Survival tips for your first in-person SKO

If you're staring down your first in-person kickoff, let me share some hard-won wisdom:

Define your swim lanes early

When someone says "You own sales kickoff," it's tempting to try to control everything. Don't. You'll burn out faster than a cheap candle.

Identify your key collaborators early and carve out clear swim lanes. Know what only you can do and focus on that. Maybe you've got someone who's incredible at vendor management and logistics. Let them own it, even if the Virgo in you wants to control every detail.

I once partnered with someone who was absolutely incredible at logistics and vendor management. While every fiber of my being wanted to know when people were arriving, what they were eating, and when the activity sheets would be delivered, I had to let go. She'd give me the information I needed – "Steph, I need final agenda timing to coordinate catering" – and I trusted her to handle the rest.

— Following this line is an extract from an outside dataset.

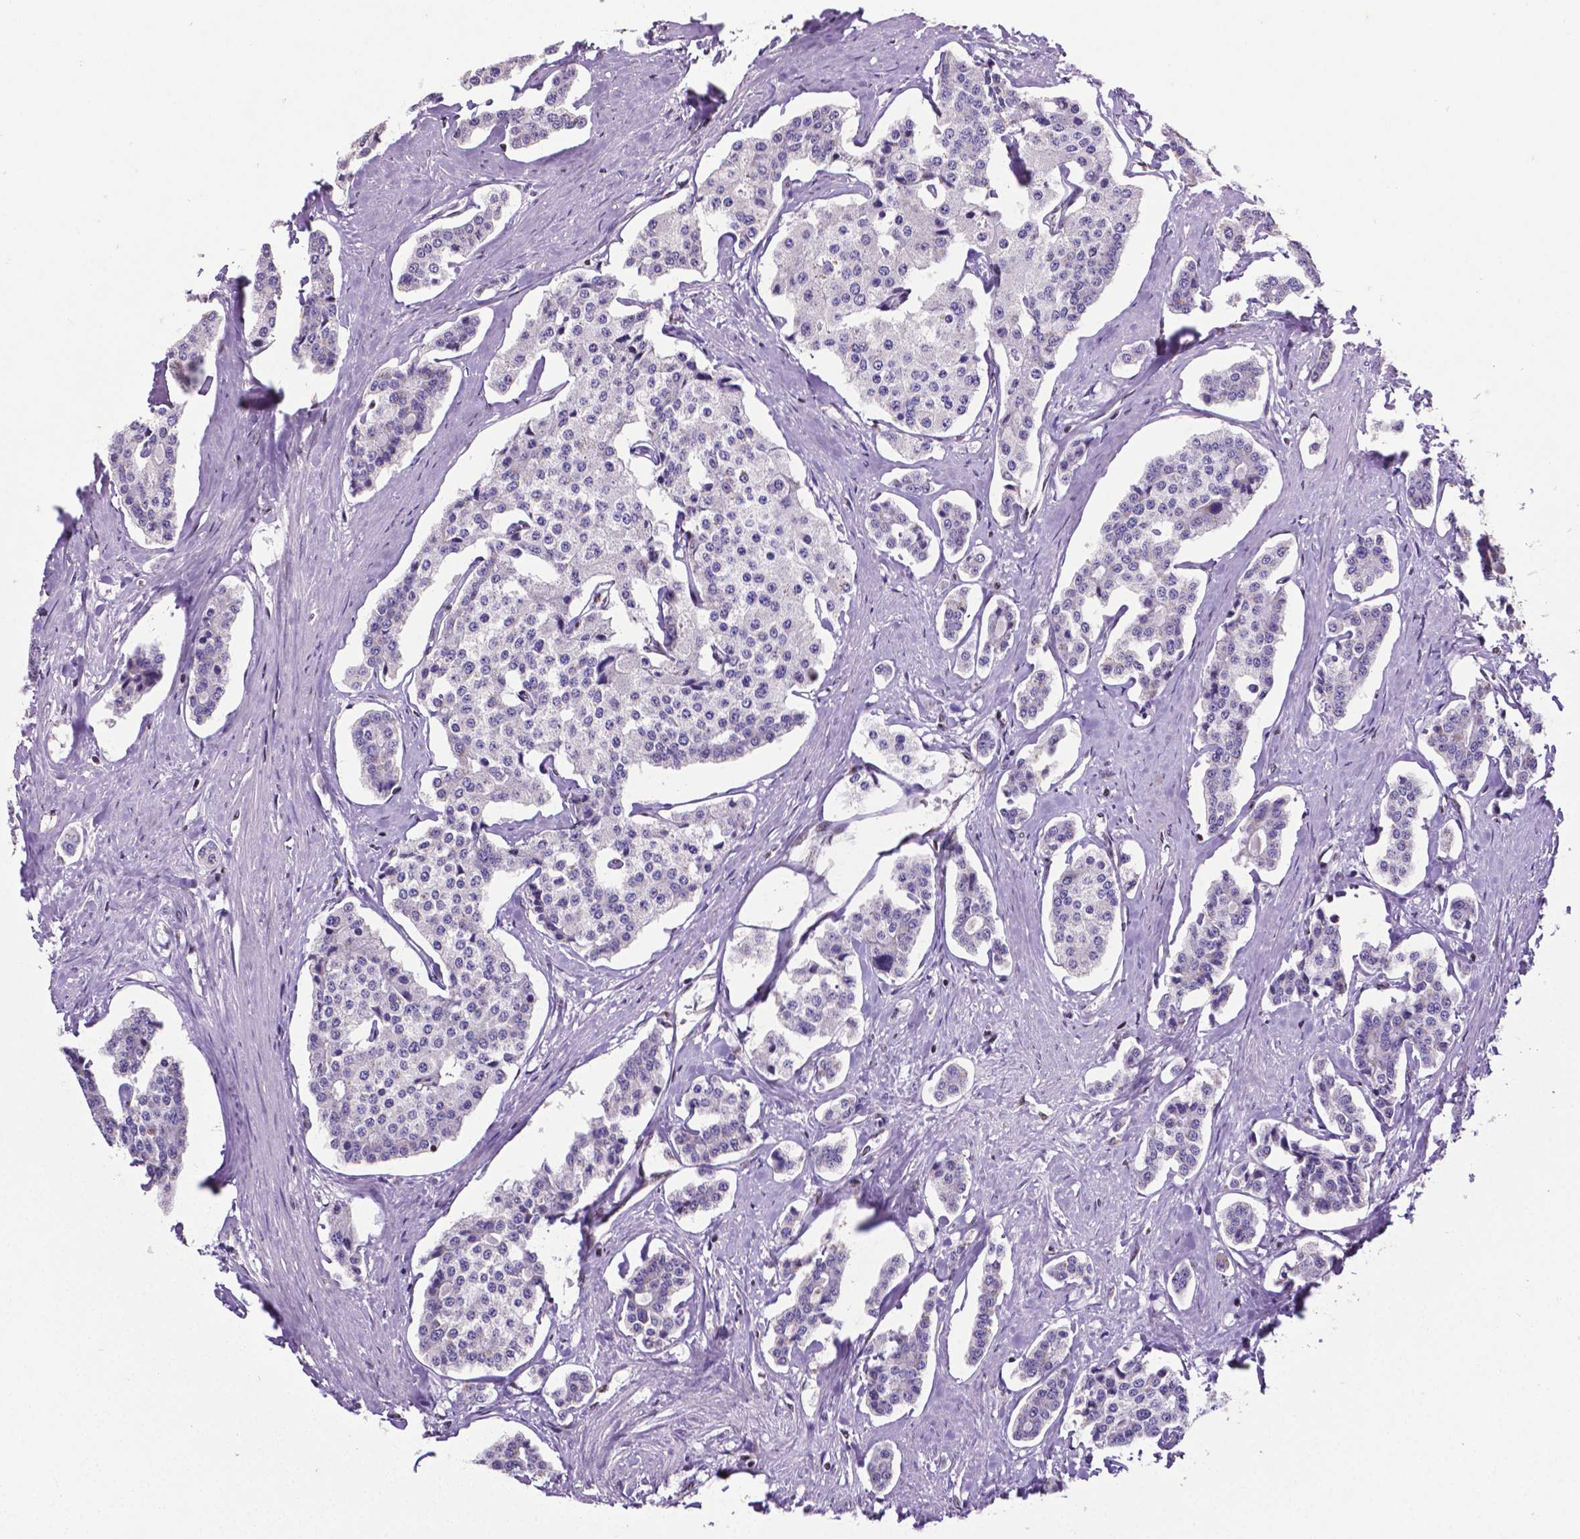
{"staining": {"intensity": "negative", "quantity": "none", "location": "none"}, "tissue": "carcinoid", "cell_type": "Tumor cells", "image_type": "cancer", "snomed": [{"axis": "morphology", "description": "Carcinoid, malignant, NOS"}, {"axis": "topography", "description": "Small intestine"}], "caption": "Malignant carcinoid was stained to show a protein in brown. There is no significant expression in tumor cells. Nuclei are stained in blue.", "gene": "REST", "patient": {"sex": "female", "age": 65}}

Focus on what only you can do

This bears repeating because it's so important. In the chaos of planning a successful SKO, it's easy to get pulled into everything. Resist that urge.

Your unique value might be:

  • Content strategy and speaker coaching
  • Stakeholder alignment and communication
  • Overall experience design
  • Cross-functional collaboration

Whatever it is, protect that focus. Everything else can and should be delegated to your trusted partners.

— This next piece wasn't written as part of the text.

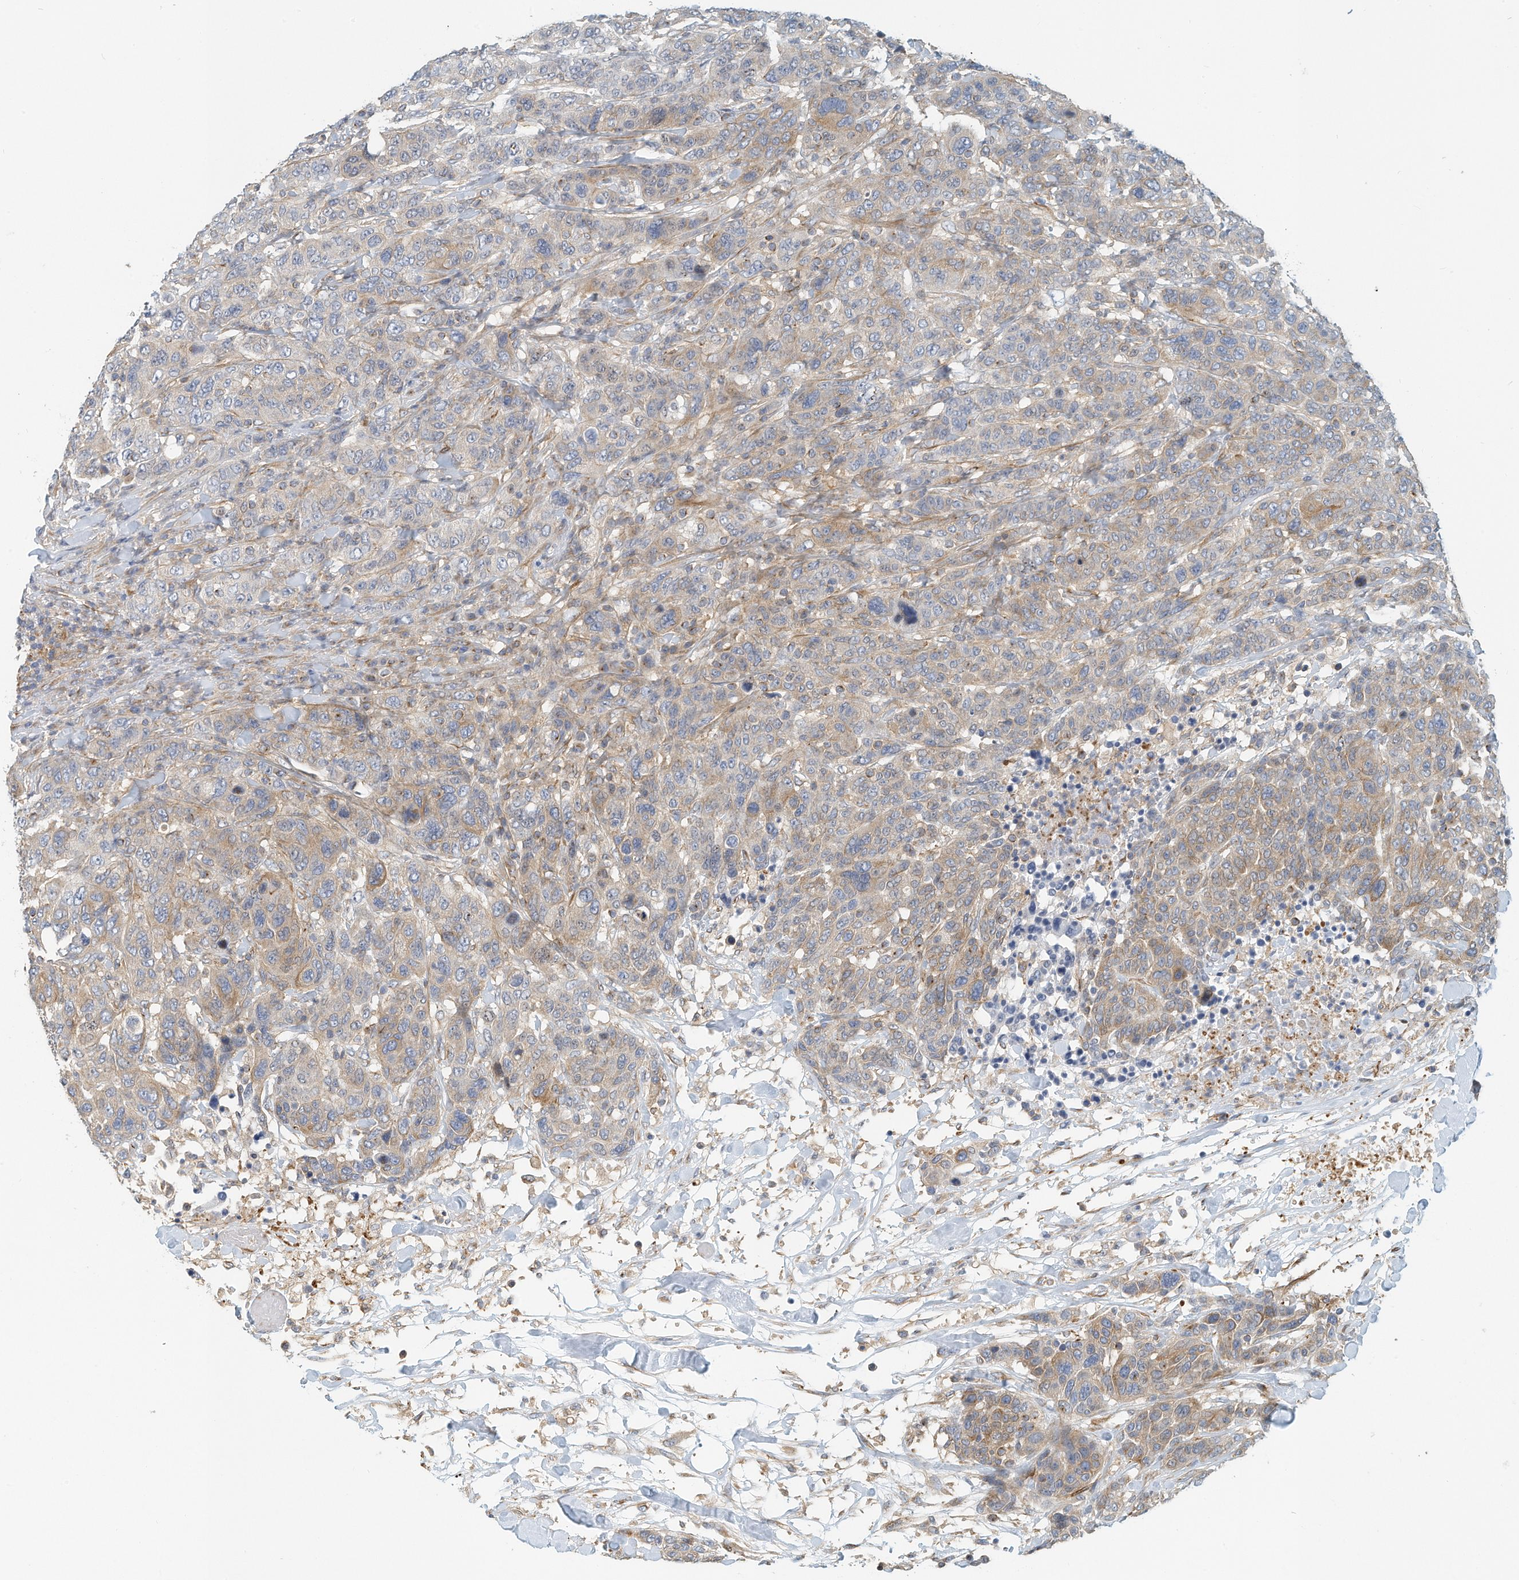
{"staining": {"intensity": "weak", "quantity": "25%-75%", "location": "cytoplasmic/membranous"}, "tissue": "breast cancer", "cell_type": "Tumor cells", "image_type": "cancer", "snomed": [{"axis": "morphology", "description": "Duct carcinoma"}, {"axis": "topography", "description": "Breast"}], "caption": "Immunohistochemical staining of human invasive ductal carcinoma (breast) reveals low levels of weak cytoplasmic/membranous positivity in about 25%-75% of tumor cells.", "gene": "MICAL1", "patient": {"sex": "female", "age": 37}}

The verdict: Is it worth it?

After all this talk of logistics nightmares, budget management, and stakeholder juggling, you might be wondering... is in-person really worth it?

Let me be clear: absolutely, unequivocally yes.

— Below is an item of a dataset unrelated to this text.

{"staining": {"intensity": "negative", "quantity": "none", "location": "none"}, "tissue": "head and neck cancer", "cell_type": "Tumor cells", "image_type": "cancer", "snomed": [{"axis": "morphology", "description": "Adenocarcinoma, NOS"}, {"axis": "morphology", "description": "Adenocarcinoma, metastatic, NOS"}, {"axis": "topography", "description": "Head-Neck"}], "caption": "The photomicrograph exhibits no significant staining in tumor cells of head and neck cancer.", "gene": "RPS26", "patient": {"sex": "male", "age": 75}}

Those last six weeks before my first in-person kickoff with hundreds of people from almost two dozen countries? I wasn't sleeping. I was living on protein bars and coffee. But the payoff was incredible.

There's something magical about people who've only known each other through screens finally meeting in person. The relationship building, the hallway conversations, the impromptu problem-solving over lunch – none of that happens to the same degree virtually.

I saw people literally solving customer problems during coffee breaks. "Hey Steve, I'm about to respond to this email. Do you know about this feature?" That kind of real-time collaboration is priceless.

But here's what really sold me: the feedback. One piece of feedback I received still gives me chills: "I've been here for X years. This is hands down the best event I've ever been to. I feel more connected, more knowledgeable, more confident to go have conversations with my customers than I've felt in all my years here."

That's the power of in-person. Yes, you can build culture and knowledge virtually, but it takes so much longer. A well-executed in-person SKO can accomplish in three days what might take months of virtual touchpoints.

Your turn to take the plunge

Planning an in-person sales kickoff is one of the most challenging things you'll do in enablement. It's also one of the most rewarding. The late nights, the stress, the juggling of a million moving pieces... it all pays off when you see your revenue team come together, energized and aligned.

If you're in the thick of planning right now, remember:

  • Start early (then start earlier still)
  • Build a strong team and trust them
  • Communicate proactively with stakeholders
  • Focus on what only you can do
  • Choose speakers who can work a room
  • Plan for the unexpected (because it will happen)

And hey, if you want to talk about the nitty-gritty details, or how to customize sneakers in company colors so you can wear running shoes throughout your entire kickoff, connect with me on LinkedIn. We enablement folks need to stick together, especially when we're planning events that could rival small weddings in complexity.

The transition back to in-person events isn't easy, but the impact on your team, your culture, and your business results makes it all worthwhile. Trust the process, lean on your network, and remember – coffee really is life during SKO season.